EPIPHANY 2021

"House Rules"

Steve DeNeff | January 2021

“In physics, we used to think that all the energy was in the particles of the atom; now it seems that energy is, in fact, in the space between the particles.  The same is true of our relationships: It’s not either person, it’s something that happens when we are together, like a structure we’re building by the way we interact.”  (Robt. Hall, This Land of Strangers, p. 116).
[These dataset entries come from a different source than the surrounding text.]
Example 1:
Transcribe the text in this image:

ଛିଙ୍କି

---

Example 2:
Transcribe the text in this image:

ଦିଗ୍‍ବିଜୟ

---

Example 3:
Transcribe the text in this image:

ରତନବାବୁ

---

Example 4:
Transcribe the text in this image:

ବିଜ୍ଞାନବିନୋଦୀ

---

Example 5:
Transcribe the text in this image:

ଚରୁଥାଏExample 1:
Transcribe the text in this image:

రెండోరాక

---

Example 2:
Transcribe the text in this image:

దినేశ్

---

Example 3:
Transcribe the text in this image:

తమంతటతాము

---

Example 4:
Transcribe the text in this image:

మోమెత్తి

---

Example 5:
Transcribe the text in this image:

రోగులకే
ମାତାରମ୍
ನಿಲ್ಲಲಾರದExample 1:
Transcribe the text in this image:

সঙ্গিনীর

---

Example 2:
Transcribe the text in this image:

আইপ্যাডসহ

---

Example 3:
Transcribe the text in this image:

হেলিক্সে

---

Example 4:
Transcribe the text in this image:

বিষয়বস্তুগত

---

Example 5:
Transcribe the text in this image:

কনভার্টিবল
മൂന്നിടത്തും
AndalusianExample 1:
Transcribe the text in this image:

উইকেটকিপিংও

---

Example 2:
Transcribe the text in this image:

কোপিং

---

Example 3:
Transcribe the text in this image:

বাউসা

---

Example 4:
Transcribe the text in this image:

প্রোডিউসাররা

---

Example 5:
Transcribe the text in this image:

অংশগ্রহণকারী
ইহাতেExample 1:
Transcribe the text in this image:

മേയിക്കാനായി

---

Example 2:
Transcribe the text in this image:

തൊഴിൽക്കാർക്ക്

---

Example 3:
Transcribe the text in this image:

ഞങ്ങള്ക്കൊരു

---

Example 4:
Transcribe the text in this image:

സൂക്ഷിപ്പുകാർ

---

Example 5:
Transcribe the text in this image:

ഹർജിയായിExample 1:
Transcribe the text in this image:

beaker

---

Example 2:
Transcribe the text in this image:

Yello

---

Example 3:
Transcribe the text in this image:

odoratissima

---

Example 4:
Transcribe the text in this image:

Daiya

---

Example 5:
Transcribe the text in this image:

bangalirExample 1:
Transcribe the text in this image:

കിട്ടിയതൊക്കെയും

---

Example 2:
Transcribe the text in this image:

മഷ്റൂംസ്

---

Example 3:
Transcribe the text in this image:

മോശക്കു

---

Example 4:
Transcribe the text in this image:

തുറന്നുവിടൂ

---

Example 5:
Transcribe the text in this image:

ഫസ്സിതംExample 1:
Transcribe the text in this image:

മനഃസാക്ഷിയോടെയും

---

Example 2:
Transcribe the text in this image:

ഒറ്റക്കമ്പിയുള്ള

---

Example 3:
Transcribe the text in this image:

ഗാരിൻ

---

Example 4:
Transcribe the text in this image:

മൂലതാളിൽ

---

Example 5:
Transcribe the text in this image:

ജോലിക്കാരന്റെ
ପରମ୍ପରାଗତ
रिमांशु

            Each of us was conceived in communion and was made for it.  We flourish in long term, healthy relationships.  But changes in the culture have made these relationships rare and more difficult to maintain.
            Technology has turned us inward while pretending to make us more social.  Social media has divided us into ideological tribes, each with its own information and voice.  A global pandemic, at least the fear of it, has turned our closest friends into health threats and moved us apart through social distancing.  Then, in a series of social issues stemming from racial injustice, we’ve discovered that our biases and our convictions are not the same.  So powerful are these forces that even the most intimate friendships have been strained.  We still need each other, but we’re tired of each other.
            Two primal communities we would normally turn to – the family and the Church – are themselves affected by the chaos.  In the very places we once learned the attitudes and norms that carry us into our adult years, we are learning instead of selfish ambition and strife.  It has never been harder to practice the shift from Me to We, but it has never been more urgent.  What if we could connect these two communities, the family and the church, to make the family an ecclesia domestica (a church in miniature) and the Church an extended family?  What if we offered an alternative family to those without one? 
            The Christian response begins with the incarnation of God to a family at Christmas and continues with the revelation of Christ thru Epiphany.  But Epiphany is not just the revelation of Jesus, but Jesus’ revelation of God. According to Jesus, God is different than we thought.  He is like Jesus.  This mean, “there is no unknown God behind the back of Jesus for us to fear; to see Jesus is to see the very face of God,” (Torrance, Preaching Christ Today, p.55).  In fact, according to Jesus, God is a Community of different Persons who are not only with each other, but in each other.  And the qualities of this Community are found, not only in each Person, but in the Space between them.  That is, the attributes of God are not static qualities that each member of the Trinity possesses, but dynamic qualities that describe the way they interact.  Power, love and glory are not only in these members of the Trinity, but betweenthem.  To understand the God that Jesus knew, we must understand the Community that sent him.  When he speaks for acts in ways that seem curious, we must ask not only, “Why did he do that?” but “Where did he learn that?”  Read like this, the gospels reveal the inbreaking of one Community (His) in the midst of another (ours).  Epiphany, then, is not only the revelation of Jesus, but Jesus’ revelation of the Holy Community he embodied. 
            The metaphor most commonly used by Jesus to describe this Community is the family.  According to Jesus, God is a Father, and the people of God are brothers and sisters who relate to Him as Father: “Be mature as your Father is mature . . . When your Father sees what is done in secret, He will reward you openly . . . This, then, is how you should pray: ‘Our Father in heaven’ . . . (for) your Father knows what you need even before you ask.”  Jesus is calling for a revolutionary change in the way we see each other and in the way we live together.  According to Jesus, we belong to God’s Family more than to our own.  Our brothers and sisters are not siblings born to the same mother, but friends – or even strangers – born again to the same Father.  They are “those who do the will of (his) Father in heaven,” (Matt. 12:50).  And the way that they interact – the space between them – is an expression of these deeper ties.  They settle their differences, keep their vows, open their homes and give to those who cannot pay them back, not because these things are right, but because by doing them they “become sons and daughters of their Father in heaven,” (Matt. 5:45).  From the beginning, Jesus calls for what one has called “a deep and shocking disloyalty to the human, nation-defining, family that his hearers knew,” (in Jesus and the Victory of God, p. 430). 
            With the dissolution of the family in our society, many people are asking, “Is there another family I can belong to, a place where I can be genuine and loved?”  The more isolated our society becomes, the more urgent are these questions, whether we articulate them or not, and the more urgent our response.  This year, during Epiphany, we’ll read the gospels again, this time with a different eye.  Instead of asking what they reveal about Jesus, we’ll search for what they reveal about the Father and the Son (and the Spirit).  What is the chemistry between them?  How do we imitate those qualities in our own communities?  What are the house rules for building the household of God, whether in our homes or in our church?  And how do we practice these, no matter what our own families look like?  In other words, how can we make our own family a church in miniature, and our Church an extended family? 
            There are many possible answers but there’s time for only a few.  I will mention five, each with its portrait of a time in Jesus’ life when that quality was most evident.  These sermons are not instructions for building the perfect community, but they are prompts that will get us started.  Each week, I’ll provide the “why” and the “what,” but the listeners will need to gather in communities of their own to provide the “how.”